[Exercise prompt]:
Give again, word for word, every line in the entries below from the line with "may be shared." up to and including the line with "There are several", and no other line.
START Material to process
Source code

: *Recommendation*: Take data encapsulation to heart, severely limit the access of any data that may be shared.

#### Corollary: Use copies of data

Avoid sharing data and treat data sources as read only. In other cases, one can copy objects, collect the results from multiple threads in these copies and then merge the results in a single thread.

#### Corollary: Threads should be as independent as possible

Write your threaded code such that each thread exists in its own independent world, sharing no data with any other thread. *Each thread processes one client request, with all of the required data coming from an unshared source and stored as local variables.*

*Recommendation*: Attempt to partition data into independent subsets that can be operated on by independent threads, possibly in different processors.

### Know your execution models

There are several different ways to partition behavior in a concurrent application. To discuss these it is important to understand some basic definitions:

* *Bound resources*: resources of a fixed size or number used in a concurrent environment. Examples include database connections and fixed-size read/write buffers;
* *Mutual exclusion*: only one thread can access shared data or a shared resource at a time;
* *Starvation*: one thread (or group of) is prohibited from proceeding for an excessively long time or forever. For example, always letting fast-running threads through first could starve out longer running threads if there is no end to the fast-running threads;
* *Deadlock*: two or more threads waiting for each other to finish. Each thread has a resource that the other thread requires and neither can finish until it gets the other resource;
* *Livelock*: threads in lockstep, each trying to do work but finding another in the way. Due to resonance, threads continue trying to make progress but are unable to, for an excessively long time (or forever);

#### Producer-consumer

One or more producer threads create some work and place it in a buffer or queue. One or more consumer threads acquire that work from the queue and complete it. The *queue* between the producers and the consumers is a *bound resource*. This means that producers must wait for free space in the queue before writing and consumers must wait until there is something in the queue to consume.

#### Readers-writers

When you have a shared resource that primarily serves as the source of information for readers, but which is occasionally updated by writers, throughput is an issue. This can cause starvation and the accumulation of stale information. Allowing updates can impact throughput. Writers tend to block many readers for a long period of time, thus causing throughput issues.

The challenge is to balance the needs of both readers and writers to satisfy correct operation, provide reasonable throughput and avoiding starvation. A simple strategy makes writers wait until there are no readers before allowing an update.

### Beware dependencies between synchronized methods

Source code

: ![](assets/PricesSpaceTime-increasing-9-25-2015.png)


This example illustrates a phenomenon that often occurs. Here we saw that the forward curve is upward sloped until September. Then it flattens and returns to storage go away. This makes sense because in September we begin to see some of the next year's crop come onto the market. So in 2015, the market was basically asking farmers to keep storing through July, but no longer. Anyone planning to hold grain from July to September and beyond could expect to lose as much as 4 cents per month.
END Material to process
[Written answer]:
: *Recommendation*: Take data encapsulation to heart, severely limit the access of any data that may be shared.

#### Corollary: Use copies of data

Avoid sharing data and treat data sources as read only. In other cases, one can copy objects, collect the results from multiple threads in these copies and then merge the results in a single thread.

#### Corollary: Threads should be as independent as possible

Write your threaded code such that each thread exists in its own independent world, sharing no data with any other thread. *Each thread processes one client request, with all of the required data coming from an unshared source and stored as local variables.*

*Recommendation*: Attempt to partition data into independent subsets that can be operated on by independent threads, possibly in different processors.

### Know your execution models

There are several different ways to partition behavior in a concurrent application. To discuss these it is important to understand some basic definitions:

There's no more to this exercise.